Source data Block Start

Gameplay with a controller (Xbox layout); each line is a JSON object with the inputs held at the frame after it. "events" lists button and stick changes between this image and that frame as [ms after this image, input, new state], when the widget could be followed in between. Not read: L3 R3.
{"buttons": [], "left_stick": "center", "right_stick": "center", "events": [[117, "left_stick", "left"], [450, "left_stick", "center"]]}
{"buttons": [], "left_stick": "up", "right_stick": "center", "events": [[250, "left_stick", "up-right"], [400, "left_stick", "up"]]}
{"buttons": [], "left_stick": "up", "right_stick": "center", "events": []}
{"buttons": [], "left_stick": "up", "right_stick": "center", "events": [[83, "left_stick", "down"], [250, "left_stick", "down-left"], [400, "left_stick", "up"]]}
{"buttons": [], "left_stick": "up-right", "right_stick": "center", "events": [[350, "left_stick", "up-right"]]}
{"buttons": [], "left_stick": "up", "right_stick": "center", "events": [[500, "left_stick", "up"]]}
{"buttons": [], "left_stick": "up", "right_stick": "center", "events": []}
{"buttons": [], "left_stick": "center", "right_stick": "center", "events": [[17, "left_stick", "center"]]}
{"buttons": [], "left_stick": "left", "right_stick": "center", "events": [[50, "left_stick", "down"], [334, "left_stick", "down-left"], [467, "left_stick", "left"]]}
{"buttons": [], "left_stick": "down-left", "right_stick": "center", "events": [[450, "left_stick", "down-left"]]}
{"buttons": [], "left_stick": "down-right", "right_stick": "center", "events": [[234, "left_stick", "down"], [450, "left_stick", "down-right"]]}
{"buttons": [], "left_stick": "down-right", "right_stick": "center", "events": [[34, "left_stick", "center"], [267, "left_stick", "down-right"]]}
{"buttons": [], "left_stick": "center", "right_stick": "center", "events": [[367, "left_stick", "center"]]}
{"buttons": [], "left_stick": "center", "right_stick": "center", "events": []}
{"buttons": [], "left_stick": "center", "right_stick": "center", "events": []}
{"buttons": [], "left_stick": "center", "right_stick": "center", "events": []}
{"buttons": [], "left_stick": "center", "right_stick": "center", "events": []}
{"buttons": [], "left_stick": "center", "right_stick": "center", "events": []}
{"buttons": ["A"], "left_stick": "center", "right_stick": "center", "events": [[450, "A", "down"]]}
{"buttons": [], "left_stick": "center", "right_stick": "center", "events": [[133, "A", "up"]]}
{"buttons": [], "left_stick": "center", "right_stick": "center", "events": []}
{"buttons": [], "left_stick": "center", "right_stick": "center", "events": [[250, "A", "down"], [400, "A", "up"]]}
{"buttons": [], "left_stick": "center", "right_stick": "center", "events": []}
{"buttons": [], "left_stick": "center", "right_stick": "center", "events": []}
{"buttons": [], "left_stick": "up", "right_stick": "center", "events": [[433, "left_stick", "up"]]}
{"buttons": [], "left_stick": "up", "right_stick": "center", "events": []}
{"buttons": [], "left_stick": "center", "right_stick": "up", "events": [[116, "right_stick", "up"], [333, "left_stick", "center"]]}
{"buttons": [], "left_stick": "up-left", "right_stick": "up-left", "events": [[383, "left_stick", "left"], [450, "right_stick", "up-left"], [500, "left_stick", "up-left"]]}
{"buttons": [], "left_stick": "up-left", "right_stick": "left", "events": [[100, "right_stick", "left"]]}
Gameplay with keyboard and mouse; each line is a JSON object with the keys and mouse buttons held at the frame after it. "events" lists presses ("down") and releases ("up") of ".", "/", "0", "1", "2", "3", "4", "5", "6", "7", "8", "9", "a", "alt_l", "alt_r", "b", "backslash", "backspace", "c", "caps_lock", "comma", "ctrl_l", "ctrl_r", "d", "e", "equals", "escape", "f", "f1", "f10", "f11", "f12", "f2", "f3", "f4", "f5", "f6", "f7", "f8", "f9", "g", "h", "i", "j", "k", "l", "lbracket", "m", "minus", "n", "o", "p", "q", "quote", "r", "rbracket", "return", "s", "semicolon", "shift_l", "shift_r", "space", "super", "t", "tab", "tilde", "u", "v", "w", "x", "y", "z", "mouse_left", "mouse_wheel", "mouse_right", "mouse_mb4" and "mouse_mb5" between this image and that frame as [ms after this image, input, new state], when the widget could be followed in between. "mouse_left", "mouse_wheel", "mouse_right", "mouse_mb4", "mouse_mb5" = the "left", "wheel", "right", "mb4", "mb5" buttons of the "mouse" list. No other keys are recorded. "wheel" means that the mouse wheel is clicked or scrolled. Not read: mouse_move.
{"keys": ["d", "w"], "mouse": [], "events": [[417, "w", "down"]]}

Source data Block End

» **Your goal**
All of the entries, from the first line to the last, should be duplicated exactly.

» **Result**
Gameplay with a controller (Xbox layout); each line is a JSON object with the inputs held at the frame after it. "events" lists button and stick changes between this image and that frame as [ms after this image, input, new state], when the widget could be followed in between. Not read: L3 R3.
{"buttons": [], "left_stick": "center", "right_stick": "center", "events": [[117, "left_stick", "left"], [450, "left_stick", "center"]]}
{"buttons": [], "left_stick": "up", "right_stick": "center", "events": [[250, "left_stick", "up-right"], [400, "left_stick", "up"]]}
{"buttons": [], "left_stick": "up", "right_stick": "center", "events": []}
{"buttons": [], "left_stick": "up", "right_stick": "center", "events": [[83, "left_stick", "down"], [250, "left_stick", "down-left"], [400, "left_stick", "up"]]}
{"buttons": [], "left_stick": "up-right", "right_stick": "center", "events": [[350, "left_stick", "up-right"]]}
{"buttons": [], "left_stick": "up", "right_stick": "center", "events": [[500, "left_stick", "up"]]}
{"buttons": [], "left_stick": "up", "right_stick": "center", "events": []}
{"buttons": [], "left_stick": "center", "right_stick": "center", "events": [[17, "left_stick", "center"]]}
{"buttons": [], "left_stick": "left", "right_stick": "center", "events": [[50, "left_stick", "down"], [334, "left_stick", "down-left"], [467, "left_stick", "left"]]}
{"buttons": [], "left_stick": "down-left", "right_stick": "center", "events": [[450, "left_stick", "down-left"]]}
{"buttons": [], "left_stick": "down-right", "right_stick": "center", "events": [[234, "left_stick", "down"], [450, "left_stick", "down-right"]]}
{"buttons": [], "left_stick": "down-right", "right_stick": "center", "events": [[34, "left_stick", "center"], [267, "left_stick", "down-right"]]}
{"buttons": [], "left_stick": "center", "right_stick": "center", "events": [[367, "left_stick", "center"]]}
{"buttons": [], "left_stick": "center", "right_stick": "center", "events": []}
{"buttons": [], "left_stick": "center", "right_stick": "center", "events": []}
{"buttons": [], "left_stick": "center", "right_stick": "center", "events": []}
{"buttons": [], "left_stick": "center", "right_stick": "center", "events": []}
{"buttons": [], "left_stick": "center", "right_stick": "center", "events": []}
{"buttons": ["A"], "left_stick": "center", "right_stick": "center", "events": [[450, "A", "down"]]}
{"buttons": [], "left_stick": "center", "right_stick": "center", "events": [[133, "A", "up"]]}
{"buttons": [], "left_stick": "center", "right_stick": "center", "events": []}
{"buttons": [], "left_stick": "center", "right_stick": "center", "events": [[250, "A", "down"], [400, "A", "up"]]}
{"buttons": [], "left_stick": "center", "right_stick": "center", "events": []}
{"buttons": [], "left_stick": "center", "right_stick": "center", "events": []}
{"buttons": [], "left_stick": "up", "right_stick": "center", "events": [[433, "left_stick", "up"]]}
{"buttons": [], "left_stick": "up", "right_stick": "center", "events": []}
{"buttons": [], "left_stick": "center", "right_stick": "up", "events": [[116, "right_stick", "up"], [333, "left_stick", "center"]]}
{"buttons": [], "left_stick": "up-left", "right_stick": "up-left", "events": [[383, "left_stick", "left"], [450, "right_stick", "up-left"], [500, "left_stick", "up-left"]]}
{"buttons": [], "left_stick": "up-left", "right_stick": "left", "events": [[100, "right_stick", "left"]]}
Gameplay with keyboard and mouse; each line is a JSON object with the keys and mouse buttons held at the frame after it. "events" lists presses ("down") and releases ("up") of ".", "/", "0", "1", "2", "3", "4", "5", "6", "7", "8", "9", "a", "alt_l", "alt_r", "b", "backslash", "backspace", "c", "caps_lock", "comma", "ctrl_l", "ctrl_r", "d", "e", "equals", "escape", "f", "f1", "f10", "f11", "f12", "f2", "f3", "f4", "f5", "f6", "f7", "f8", "f9", "g", "h", "i", "j", "k", "l", "lbracket", "m", "minus", "n", "o", "p", "q", "quote", "r", "rbracket", "return", "s", "semicolon", "shift_l", "shift_r", "space", "super", "t", "tab", "tilde", "u", "v", "w", "x", "y", "z", "mouse_left", "mouse_wheel", "mouse_right", "mouse_mb4" and "mouse_mb5" between this image and that frame as [ms after this image, input, new state], when the widget could be followed in between. "mouse_left", "mouse_wheel", "mouse_right", "mouse_mb4", "mouse_mb5" = the "left", "wheel", "right", "mb4", "mb5" buttons of the "mouse" list. No other keys are recorded. "wheel" means that the mouse wheel is clicked or scrolled. Not read: mouse_move.
{"keys": ["d", "w"], "mouse": [], "events": [[417, "w", "down"]]}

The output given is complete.